This new collection by New York City writer Richard Bowes showcases a dozen stories that take you from New York, across time, and back home again. Included in the collection are award-winning stories such as the title story, which won a World Fantasy Award and was on the final ballot for the Nebula Award. Also, "There’s a Hole in the City" won a Million Writers award and an International Horror Guild Award. These stories capture the essence of the city, and the very personal world of Richard Bowes.
"Bowes’s career as a speculative fiction writer began in the 1980s, after SF’s New Wave had retreated, but in many ways he seems like the last standard-bearer of that movement’s tattered flag. This superlative collection contains a dozen wide-ranging short works, including the autobiographical “On Death and the Deuce,” the Cheeveresque “The Ferryman’s Wife,” and a tale of great powers contending across time itself in “A Member of the Wedding of Heaven and Hell.” Also included are short forewords discussing the genesis of each story and the laurels it has earned. Ineluctably urban, observant, and honest without being cruel, Bowes chooses his words with cool precision, combining artistic ambition and clarity; readers will be unsurprised that Bowes has won honors as diverse as the Nebula, Lambda, International Horror Guild, and World Fantasy awards, as well as a wealth of nominations. In a field too often satisfied with unambitious convention, Bowes shows what can be achieved by an author with vision and skill."
"There is no mistaking a story by Rick Bowes, the Cheever of urban fantasy. His narrative voice conveys unimpeachable authority yet delivers its devastating ironies with profound sympathy for his characters. His greatest character, though, is the city in which most of these stories are set: a New York spun of fairy dust and steel, where anything is possible and nothing is as it seems."
—Paul Witcover, author of Everland
"Richard Bowes is a writer who moves back and forth among genres with ease, so some of these stories are SF, some fantasy, and some involve the supernatural. The only thing they have in common is that they are all quite good. The title story is probably the best, although not by a wide margin. Close contenders are "On the Slide," "The Ferryman's Wife," and "Blood Yesterday, Blood Tomorrow." Most of the stories have urban settings, often specifically New York City, but that doesn't mean that the themes or plots are narrowly circumscribed or even similar. Bowes is one of those writers whose impact is diffused somewhat because time passes between encounters with one short story and the next, and it's only when you read them in close proximity as in a collection that one realizes how good he is. This is, parenthetically, one of the reasons I lament the dramatic drop in single author collections from major publishers. But imprints like Fairwood are here to help."
—Don D'Ammassa, Critical Mass
"The short stories of Richard Bowes are unique and sublime.

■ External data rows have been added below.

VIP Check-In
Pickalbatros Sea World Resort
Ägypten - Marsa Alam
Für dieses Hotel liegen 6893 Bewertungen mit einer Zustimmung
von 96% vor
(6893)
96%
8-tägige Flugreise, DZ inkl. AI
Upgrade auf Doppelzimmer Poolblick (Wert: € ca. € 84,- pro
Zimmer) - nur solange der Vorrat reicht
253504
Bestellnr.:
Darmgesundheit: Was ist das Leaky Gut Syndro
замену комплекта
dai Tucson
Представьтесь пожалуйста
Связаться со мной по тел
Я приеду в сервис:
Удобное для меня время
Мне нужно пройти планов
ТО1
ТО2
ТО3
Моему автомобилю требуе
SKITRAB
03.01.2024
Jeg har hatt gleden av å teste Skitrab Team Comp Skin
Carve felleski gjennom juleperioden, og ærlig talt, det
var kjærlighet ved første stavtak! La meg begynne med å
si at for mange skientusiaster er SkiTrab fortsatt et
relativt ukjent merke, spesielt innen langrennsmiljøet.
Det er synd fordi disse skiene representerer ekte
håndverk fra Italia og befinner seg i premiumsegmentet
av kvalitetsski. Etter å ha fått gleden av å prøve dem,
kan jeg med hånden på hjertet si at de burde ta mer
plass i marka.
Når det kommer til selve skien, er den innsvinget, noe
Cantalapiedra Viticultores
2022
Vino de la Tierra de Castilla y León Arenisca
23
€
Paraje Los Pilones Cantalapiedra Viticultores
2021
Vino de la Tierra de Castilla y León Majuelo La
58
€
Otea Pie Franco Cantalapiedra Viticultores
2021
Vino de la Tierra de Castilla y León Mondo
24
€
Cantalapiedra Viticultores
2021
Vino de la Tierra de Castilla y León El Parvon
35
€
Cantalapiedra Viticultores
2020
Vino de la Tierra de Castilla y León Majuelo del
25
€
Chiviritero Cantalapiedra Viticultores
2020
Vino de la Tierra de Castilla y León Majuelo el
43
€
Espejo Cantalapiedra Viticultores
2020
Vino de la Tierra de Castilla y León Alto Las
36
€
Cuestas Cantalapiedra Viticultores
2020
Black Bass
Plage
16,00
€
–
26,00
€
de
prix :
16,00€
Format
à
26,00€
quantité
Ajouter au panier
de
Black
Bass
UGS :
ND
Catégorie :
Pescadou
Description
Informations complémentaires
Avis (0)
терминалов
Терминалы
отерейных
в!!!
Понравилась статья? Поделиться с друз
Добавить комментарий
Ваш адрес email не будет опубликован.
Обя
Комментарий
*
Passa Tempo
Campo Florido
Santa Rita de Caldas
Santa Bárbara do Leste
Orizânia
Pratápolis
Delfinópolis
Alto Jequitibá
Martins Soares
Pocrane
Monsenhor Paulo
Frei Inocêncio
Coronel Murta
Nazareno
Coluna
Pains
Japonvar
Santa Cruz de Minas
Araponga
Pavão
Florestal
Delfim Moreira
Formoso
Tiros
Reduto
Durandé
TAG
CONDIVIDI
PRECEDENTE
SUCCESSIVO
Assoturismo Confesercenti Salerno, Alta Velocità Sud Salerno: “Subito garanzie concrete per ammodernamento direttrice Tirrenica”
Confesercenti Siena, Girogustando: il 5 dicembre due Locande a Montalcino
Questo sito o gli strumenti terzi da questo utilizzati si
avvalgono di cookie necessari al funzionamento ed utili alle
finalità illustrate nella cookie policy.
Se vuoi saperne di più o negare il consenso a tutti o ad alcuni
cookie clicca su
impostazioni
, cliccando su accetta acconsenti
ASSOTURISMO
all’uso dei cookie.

They meld past, present, and future in beguiling concatenations of the real, unreal, and maybe-real. They provide us with characters and situations that are so specific as to have the most universal power — a power that reflects and refracts the complex experience of living, loving, remembering, and dreaming in ways few other contemporary writers achieve. They can seem remarkably straightforward, but that is essential to their art: they lure us in, settle us down, and slowly reveal riches. Frank O’Hara said nobody should experience anything they don’t need to, and I have long felt a need to experience Bowes’s stories, and a gratitude for being able to."
—Matthew Cheney, The Mumpsimus
"Richard Bowes is the penultimate urban fantasist as is evidenced by this wonderful collection of tales. This story alone is worth the price of the collection: “There’s a Hole in the City,” about the search for loved ones post-9-11, when the disaster could have inadvertently opened up a portal for ghosts of previous catastrophes in the city, for souls trapped in the past, for the trauma to set them free. “On the Slide” is a story about period actors filming a noir detective TV show in 1960s New York. These actors are so good at fitting into a role, a character, a persona, that some claim to actually “slide” into the real past. A past, unlike the dismal present, that is predictable, safe, and meaningful. Alternate universe tales and even stranger fiction are all included here."
—Andrew Andrews, True Review
"Richard Bowes’ characters are grounded and fantastic, human and supernatural, at the same time, searching for the most basic connections across Time and Space in fourteen stories that span Bowes’ prolific career."
"Bowes stands, as the best authors always do, in a class of his own."
—Charles de Lint, author of The Dreaming Place
"Besides possessing a wicked sense of humor and a long memory for both the highs and lows of the SF genre over the past twenty years, Richard Bowes is currently one of the best writers in the field."